Even his head coach, Marvin Lewis, has said after this most recent incident that Burfict has to be smarter. He even denied prior claims from his players that officials have attempted to provoke him; or at least he said he would be “shocked” if that were true.
But the linebacker himself also contended that officials are targeting him, and even attempting to goad him.
“The refs, they come up to me, talking to me disrespectfully, wanting me to curse back at them, but me cursing back at them isn’t going to help me”, he told reporters on Friday. “I’m not going to get a flag in my favor next time around, but that’s the way they handle business, I guess. I told Coach I’m just going to try to stay out of the refs’ way”.
Regarding his interaction with the official, Burfict acknowledged that he understands he can’t touch an official, but said, “I didn’t think I touched him maliciously at all.
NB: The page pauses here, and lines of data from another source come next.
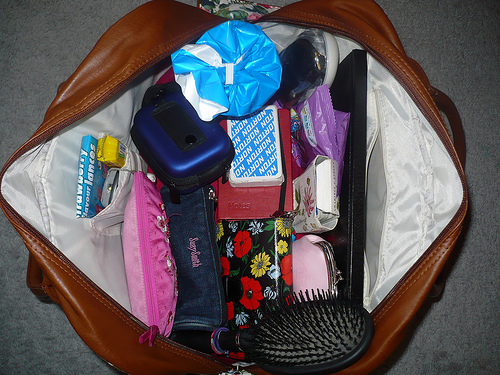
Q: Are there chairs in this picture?
A: No, there are no chairs.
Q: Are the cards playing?
A: Yes, the cards are playing.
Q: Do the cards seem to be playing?
A: Yes, the cards are playing.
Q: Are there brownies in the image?
A: No, there are no brownies.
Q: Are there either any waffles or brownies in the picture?
A: No, there are no brownies or waffles.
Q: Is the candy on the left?
A: Yes, the candy is on the left of the image.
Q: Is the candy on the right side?
A: No, the candy is on the left of the image.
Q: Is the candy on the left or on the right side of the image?
A: The candy is on the left of the image.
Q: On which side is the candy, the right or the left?
A: The candy is on the left of the image.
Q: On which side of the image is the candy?
A: The candy is on the left of the image.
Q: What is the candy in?
A: The candy is in the bag.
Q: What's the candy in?
A: The candy is in the bag.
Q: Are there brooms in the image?
A: No, there are no brooms.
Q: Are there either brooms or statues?
A: No, there are no brooms or statues.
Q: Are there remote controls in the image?
A: No, there are no remote controls.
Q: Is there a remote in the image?
A: No, there are no remote controls.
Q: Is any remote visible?
A: No, there are no remote controls.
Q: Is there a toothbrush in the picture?
A: No, there are no toothbrushes.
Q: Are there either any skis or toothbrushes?
A: No, there are no toothbrushes or skis.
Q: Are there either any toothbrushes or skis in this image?
A: No, there are no toothbrushes or skis.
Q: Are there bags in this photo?
A: Yes, there is a bag.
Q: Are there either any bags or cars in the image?
A: Yes, there is a bag.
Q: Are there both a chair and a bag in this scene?
A: No, there is a bag but no chairs.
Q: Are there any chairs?
A: No, there are no chairs.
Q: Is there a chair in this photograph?
A: No, there are no chairs.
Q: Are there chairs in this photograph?
A: No, there are no chairs.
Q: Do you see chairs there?
A: No, there are no chairs.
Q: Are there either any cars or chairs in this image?
A: No, there are no chairs or cars.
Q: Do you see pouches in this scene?
A: Yes, there is a pouch.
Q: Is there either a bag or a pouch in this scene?
A: Yes, there is a pouch.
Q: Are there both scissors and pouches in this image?
A: No, there is a pouch but no scissors.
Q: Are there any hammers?
A: No, there are no hammers.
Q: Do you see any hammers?
A: No, there are no hammers.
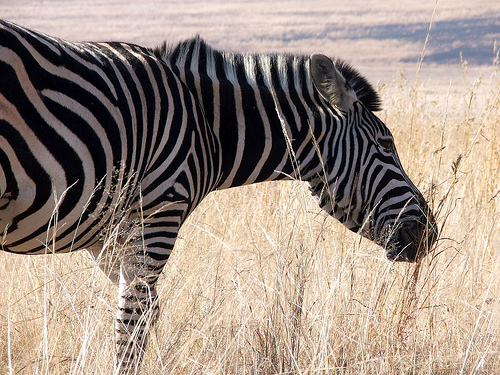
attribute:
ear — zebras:
[304, 48, 347, 111]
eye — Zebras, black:
[375, 133, 394, 150]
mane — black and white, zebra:
[159, 31, 383, 110]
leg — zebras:
[107, 201, 174, 371]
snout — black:
[388, 210, 437, 260]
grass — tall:
[248, 79, 476, 371]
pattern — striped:
[20, 50, 212, 190]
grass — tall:
[235, 182, 344, 372]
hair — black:
[331, 56, 381, 108]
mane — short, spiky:
[327, 53, 379, 111]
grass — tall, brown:
[0, 101, 496, 373]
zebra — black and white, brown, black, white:
[0, 21, 435, 372]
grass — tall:
[209, 62, 498, 345]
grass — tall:
[168, 60, 463, 373]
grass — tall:
[218, 81, 475, 372]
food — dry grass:
[243, 220, 463, 370]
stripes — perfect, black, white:
[19, 50, 290, 182]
I pretty much said, ‘excuse me’”.
He also said that he believes that if players are not allowed to touch officials, that officials should also be barred from touching players. He cited the fact that football is a game of physicality, and that in the heat of the moment, if somebody is touching you, it could trigger a confrontation.
To be fair, if Burfict’s account is true that officials are actually actively making comments toward him, which essentially amounts to harassment, then that is unreasonable and unfair behavior on their part. Considering that they are wired for audio during the game, however, one might think that we could have some knowledge of fact on this matter.